*Activity*
Would you copy out each line of the records below that includes the word "будет"?

(Page-level text extractions)
▼▼▼

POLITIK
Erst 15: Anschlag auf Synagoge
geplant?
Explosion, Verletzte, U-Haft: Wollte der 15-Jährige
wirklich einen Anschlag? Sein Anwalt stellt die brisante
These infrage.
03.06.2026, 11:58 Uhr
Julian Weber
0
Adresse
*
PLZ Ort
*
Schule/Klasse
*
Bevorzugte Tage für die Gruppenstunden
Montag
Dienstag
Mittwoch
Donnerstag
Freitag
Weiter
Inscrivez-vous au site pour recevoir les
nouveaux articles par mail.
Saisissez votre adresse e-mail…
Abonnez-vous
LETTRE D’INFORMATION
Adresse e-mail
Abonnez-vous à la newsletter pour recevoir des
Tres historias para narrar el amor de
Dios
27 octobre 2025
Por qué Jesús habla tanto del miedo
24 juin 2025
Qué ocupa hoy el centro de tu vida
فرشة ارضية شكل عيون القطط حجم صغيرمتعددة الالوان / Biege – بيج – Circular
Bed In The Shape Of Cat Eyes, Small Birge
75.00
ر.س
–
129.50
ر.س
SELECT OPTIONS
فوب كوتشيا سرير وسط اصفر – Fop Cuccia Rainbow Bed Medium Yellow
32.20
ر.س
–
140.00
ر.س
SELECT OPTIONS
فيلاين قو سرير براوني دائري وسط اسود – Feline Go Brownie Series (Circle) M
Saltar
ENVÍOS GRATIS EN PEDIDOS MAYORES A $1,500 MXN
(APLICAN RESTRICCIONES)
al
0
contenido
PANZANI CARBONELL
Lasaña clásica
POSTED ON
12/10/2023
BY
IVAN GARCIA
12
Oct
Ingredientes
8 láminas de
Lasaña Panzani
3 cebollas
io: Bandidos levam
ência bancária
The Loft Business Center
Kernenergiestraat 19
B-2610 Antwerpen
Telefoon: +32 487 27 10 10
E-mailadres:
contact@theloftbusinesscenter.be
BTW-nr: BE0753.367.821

▲▲▲
▼▼▼

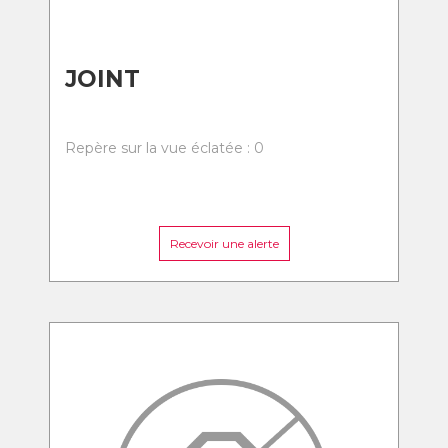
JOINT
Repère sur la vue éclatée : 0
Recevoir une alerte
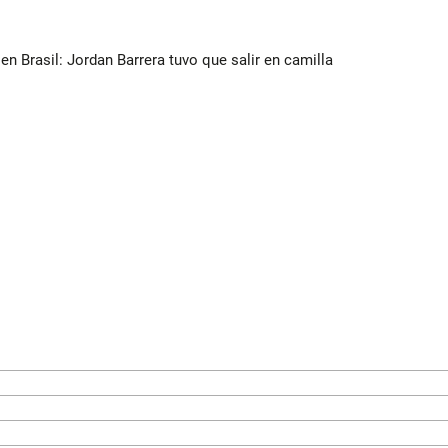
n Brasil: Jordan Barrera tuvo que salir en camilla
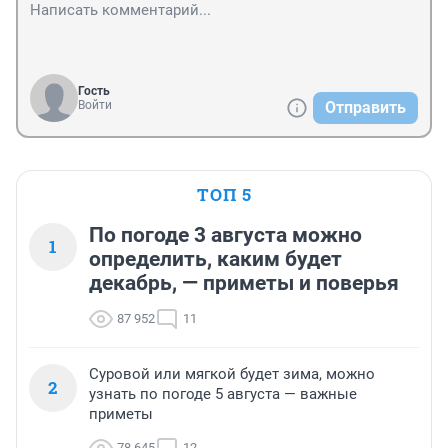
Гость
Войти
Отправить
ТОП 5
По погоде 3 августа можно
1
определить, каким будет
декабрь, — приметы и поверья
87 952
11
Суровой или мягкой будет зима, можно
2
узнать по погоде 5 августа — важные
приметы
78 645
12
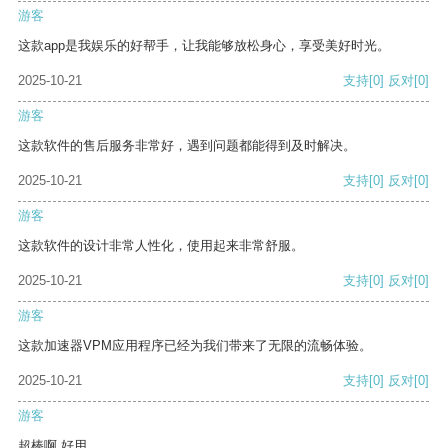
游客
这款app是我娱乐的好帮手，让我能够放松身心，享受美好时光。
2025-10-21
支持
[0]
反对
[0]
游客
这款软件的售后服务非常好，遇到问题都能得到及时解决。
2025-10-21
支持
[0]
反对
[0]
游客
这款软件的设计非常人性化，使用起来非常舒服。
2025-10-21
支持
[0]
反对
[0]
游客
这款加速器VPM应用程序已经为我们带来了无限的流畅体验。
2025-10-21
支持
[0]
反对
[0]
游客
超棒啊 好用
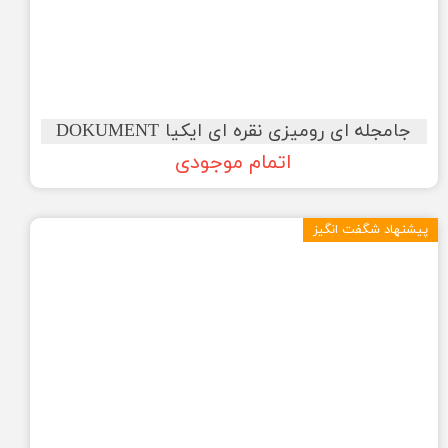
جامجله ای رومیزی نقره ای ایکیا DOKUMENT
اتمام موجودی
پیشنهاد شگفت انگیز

▲▲▲
▼▼▼

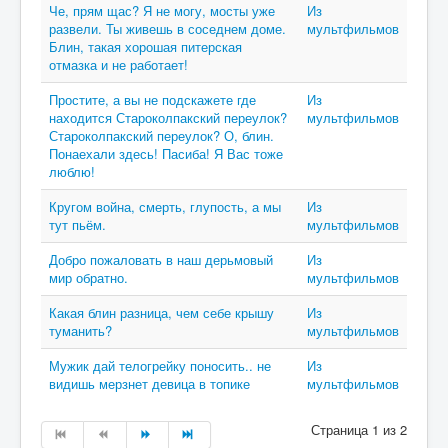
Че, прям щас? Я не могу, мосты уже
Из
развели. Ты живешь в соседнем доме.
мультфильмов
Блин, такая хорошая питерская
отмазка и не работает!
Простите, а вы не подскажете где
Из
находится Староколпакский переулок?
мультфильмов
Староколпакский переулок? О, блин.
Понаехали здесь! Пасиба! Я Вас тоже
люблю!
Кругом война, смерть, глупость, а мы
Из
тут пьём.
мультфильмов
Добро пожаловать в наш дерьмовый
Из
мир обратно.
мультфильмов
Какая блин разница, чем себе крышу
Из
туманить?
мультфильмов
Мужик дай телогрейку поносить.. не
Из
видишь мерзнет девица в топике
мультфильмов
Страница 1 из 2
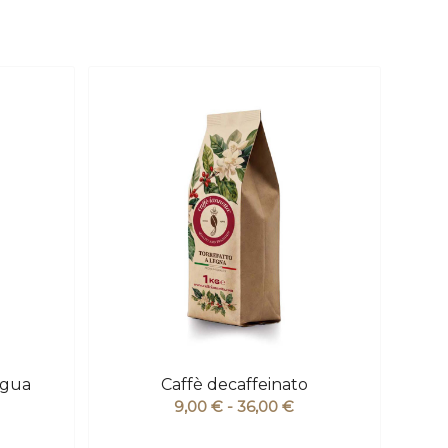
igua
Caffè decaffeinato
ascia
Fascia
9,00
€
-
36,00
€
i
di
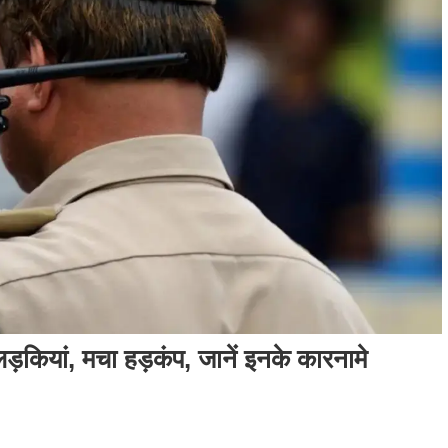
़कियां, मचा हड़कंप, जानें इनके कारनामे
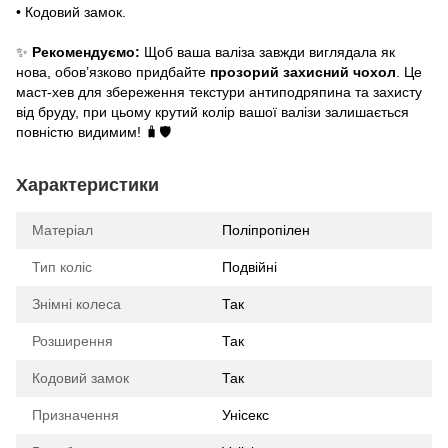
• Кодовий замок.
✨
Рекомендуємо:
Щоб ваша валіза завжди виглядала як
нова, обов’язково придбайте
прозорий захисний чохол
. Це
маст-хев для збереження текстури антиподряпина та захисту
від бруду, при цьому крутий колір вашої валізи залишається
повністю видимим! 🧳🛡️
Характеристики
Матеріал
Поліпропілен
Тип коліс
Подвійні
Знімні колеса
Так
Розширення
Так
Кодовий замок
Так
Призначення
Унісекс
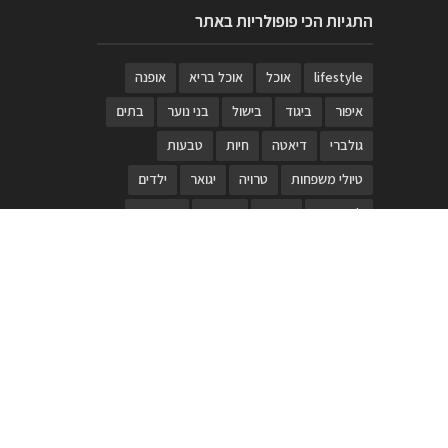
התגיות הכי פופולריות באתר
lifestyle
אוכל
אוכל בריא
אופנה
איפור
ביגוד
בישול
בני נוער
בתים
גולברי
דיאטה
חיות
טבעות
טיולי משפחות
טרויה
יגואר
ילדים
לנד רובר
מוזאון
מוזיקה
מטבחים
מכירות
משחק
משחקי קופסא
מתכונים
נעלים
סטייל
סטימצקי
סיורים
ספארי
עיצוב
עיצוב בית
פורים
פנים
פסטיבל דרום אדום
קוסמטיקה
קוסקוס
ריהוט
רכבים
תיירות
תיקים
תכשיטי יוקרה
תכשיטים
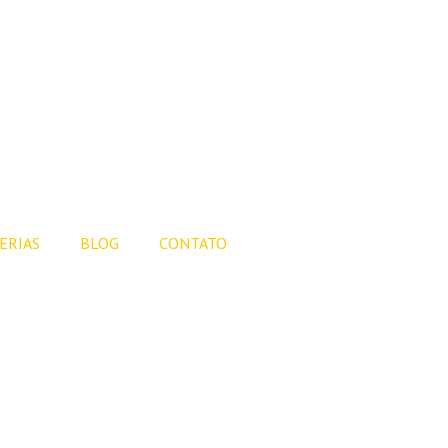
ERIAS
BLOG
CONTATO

▲▲▲

*Solved problem*
определить, каким будет
Суровой или мягкой будет зима, можно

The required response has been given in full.